I turni sulla Vos Hestia non sono turni da crociera, il personale lavora per 20 ore, imballando e distribuendo centinaia di kit di emergenza contenenti quello che potrebbe essere per molti, il primo pasto dopo giorni in mare. Siamo una squadra di medici, infermieri, avvocati e specialisti nella la protezione dei minori. Ci dedichiamo a salvare vite umane, non a viaggi turistici. La Convenzione sui Rifugiati del 1951 è stata sottoscritta in risposta globale all'Olocausto e alle successive persecuzioni di milioni di persone che disperate hanno dovuto lasciare le loro case. Ma la gente ha la memoria corta, quindi parliamo di un caso più recente, completamente ignorato nell'attuale dibattito tra l'Unione Europea e la Libia.
Nel 2009 Berlusconi, allora Primo Ministro italiano e Gheddafi, allora leader libico, hanno fatto un accordo verbale che prevedeva il ritorno delle imbarcazioni cariche di migranti in Libia dove, in campi improvvisati, molte persone sono rimaste in attesa senza che la loro richiesta d’asilo sia mai stata presa in considerazione. È passato un decennio e il cerchio si è chiuso. Quasi 15.000 mila persone sono morte nel Mediterraneo negli ultimi 4 anni ed è un numero destinato ad aumentare. Sappiamo per esperienza che blindare i confini e abbandonare i principi umanitari non risolve il problema. L’istinto di sopravvivenza dell’umanità spinge le famiglie a intraprendere percorsi ancora più pericolosi per sfuggire a conflitti, persecuzioni e povertà estrema.
Le persone che salviamo, una volta sulla terra ferma, saranno classificate come rifugiati o migranti. Alcune chiederanno protezione internazionale, altri saranno rimandati a casa, e se sono bambini non accompagnati, entreranno nel sistema di protezione. A bordo della Vos Hestia vediamo la loro incredibile innocenza: dai bambini nigeriani che non sapevano che il mare fosse salato, ai bambini guineani che vogliono diventare calciatori professionisti. La maggior parte dei bambini che salviamo portano con loro solo un sacchetto di plastica con le poche cose che hanno e sono disposti a rischiare tutto per un futuro diverso.
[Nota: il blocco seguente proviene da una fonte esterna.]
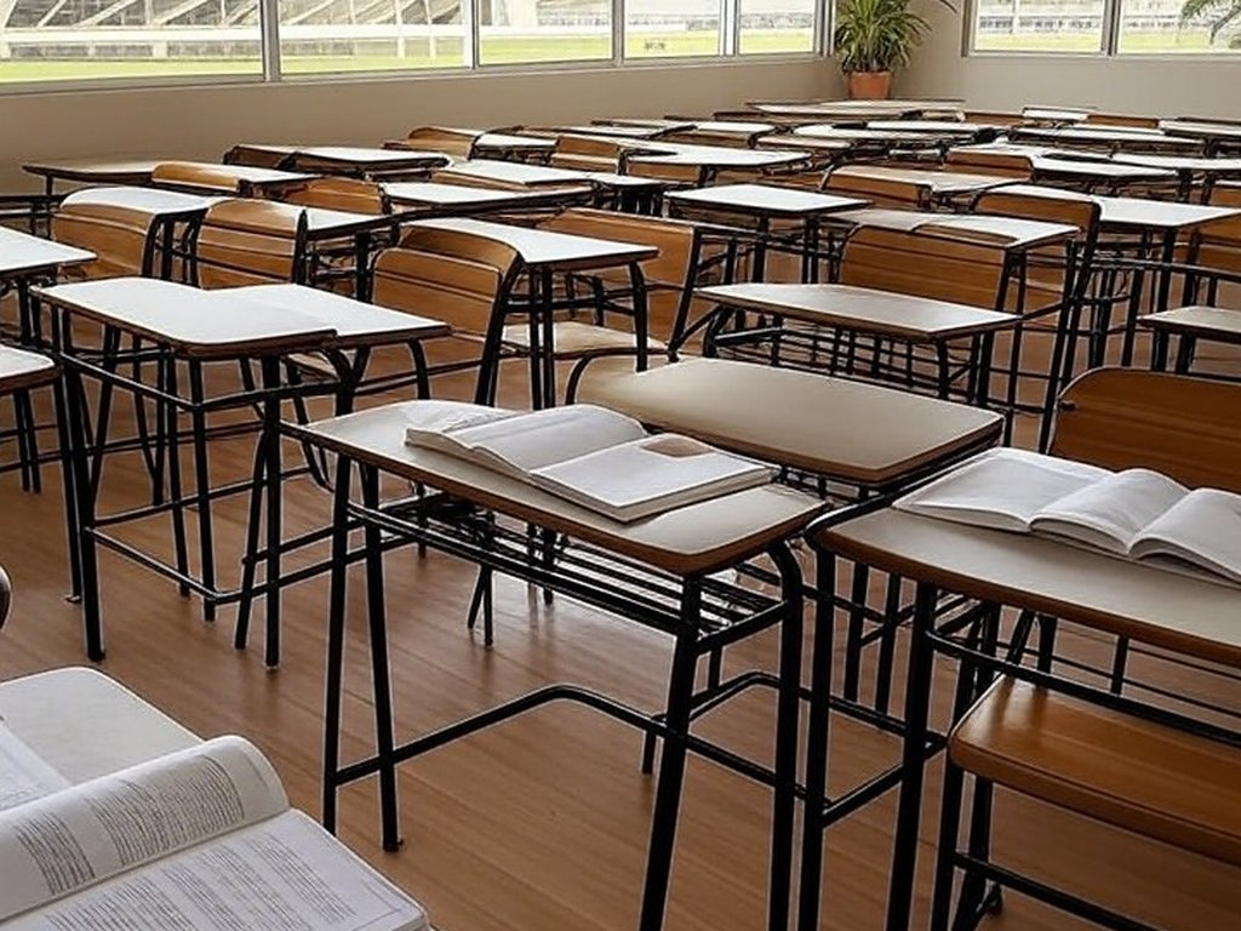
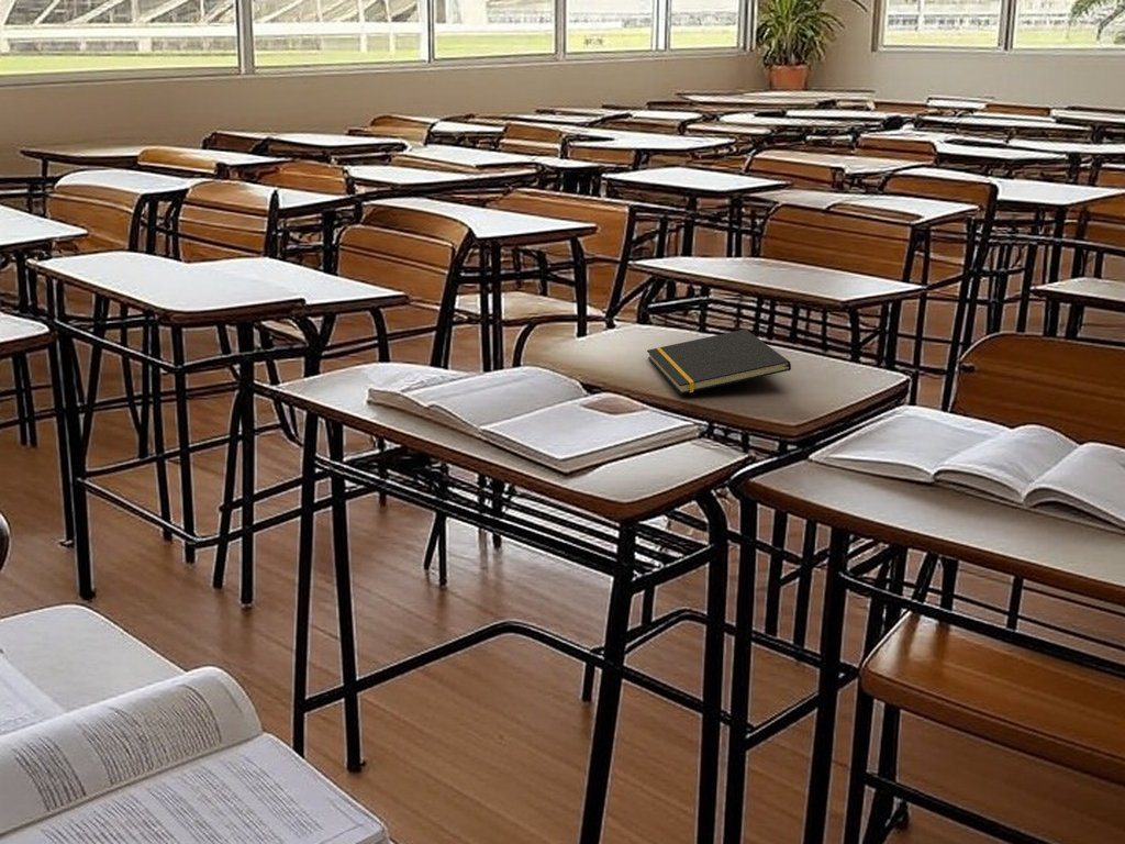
+ notepad [646,329,792,395]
Save the Children non è un’Organizzazione pro- migrazione, non vogliamo incoraggiare false speranze, ma il successo della strategia dell'Ue, che privilegia il controllo delle frontiere per salvare vite umane, è discutibile. La nostra nave offre una possibilità per rendere meno spaventosa e letale l’ultima tappa di un viaggio mortale. Il dilemma della giornata è dunque quello di decidere se compiere un salvataggio e dare priorità a salvare vite, anche all'interno della zona di ricerca e salvataggio di giurisdizione della Libia, in cui siamo decisamente sgraditi.
Abbiamo valutato bene tutte le possibilità per mantenere il nostro staff di bordo al sicuro assicurandoci, allo stesso tempo, di salvare più vite possibili. La priorità prevalente di qualsiasi Organizzazione Umanitaria non è fare alcun male. Come possiamo dunque salvare le persone per poi condannarle rimandandole all’inferno? Questa è la posta in gioco, che pesa sul personale a bordo della Vos Hestia, ma che purtroppo non possiamo contemplare.